E la domanda che non da oggi, ma da tempo, si pongono molti dei produttori agrumicoli della Piana di Sibari che rivendicano con forza le particolari peculiarità organolettiche dell’agrume sibarita rispetto al resto del prodotto proposto da altri territori regionali.
La Clementina di Corigliano-Rossano non è la Clementina di Calabria. È un’altra cosa. Più o meno buona, più o meno redditizia in termini di gusto, più o meno apprezzabile? Non è un giudizio sulla qualità ma sulla sostanza, la differenza sostanziale. Il classico mandarino di Corigliano-Rossano ha caratteristiche distintive, differenti e oggettive, che si distinguono, ad esempio, da quello che si produce nella Piana di Gioia Tauro, nel Lametino o persino in altre aree del Cosentino.
Aver, al tempo, realizzato una indicazione geografica protetta sulla clementina, catalogandola genericamente come Igp Calabria, dunque, sarebbe stato un errore. Perché se è vero, da un lato, che in questo modo si produce volume è pur vero che si crea la promiscuità del prodotto rendendolo poco competitivo sul mercato.

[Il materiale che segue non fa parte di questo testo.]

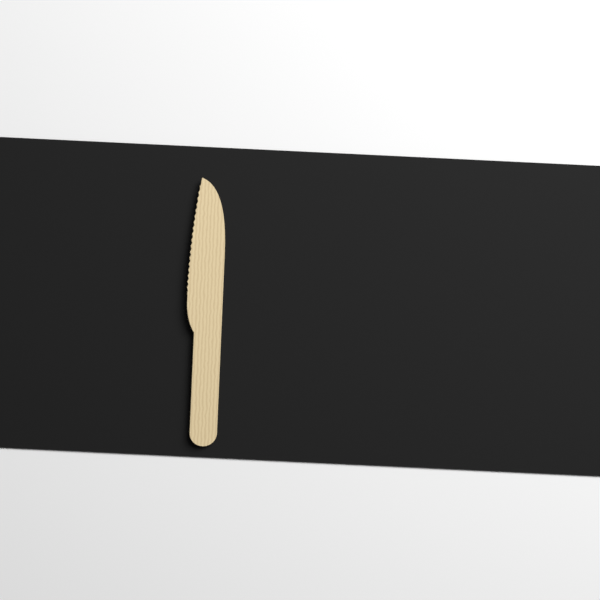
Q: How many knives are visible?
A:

Un po’ come lo è stato nella scelta di creare quella Dop del Caciocavallo Silano la cui produzione spazia in un territorio immenso che va da Sant’Angelo del Pesco in provincia di Isernia a Guardavalle Marina in provincia di Catanzaro, facendone perdere in realtà la vera essenza dell’originalità. Quanta Sila ci può essere in un caciocavallo prodotto a Foggia piuttosto che ad Aversa o nella stessa Campotenese? La risposta è: nessuna!
Stessa cosa vale per la Clementina che tra l’altro muta il proprio gusto a seconda della sua territorialità e la Calabria, sappiamo, è bella proprio perché nel suo territorio il clima, la composizione del terreno e delle acque mutano da una zona all’altra.
Pertanto, l’intuizione giusta avuta da Occhiuto e Gallo di creare un marchio geografico distinto per il Cedro di Santa Maria del Cedro (che non è il Cedro di Calabria) potrebbe essere tranquillamente traslata sulla Clementina di Corigliano-Rossano. Dal momento che anche l’ipotesi di una Denominazione Comunale tipica sembra non aver mai avuto molto successo, probabilmente anche per interessi interni alla politica locale.
Qui non servono le quantità. O meglio, le quantità sono importanti ma non essenziali quanto il giusto valore della qualità. Che purtroppo non viene correttamente riconosciuta.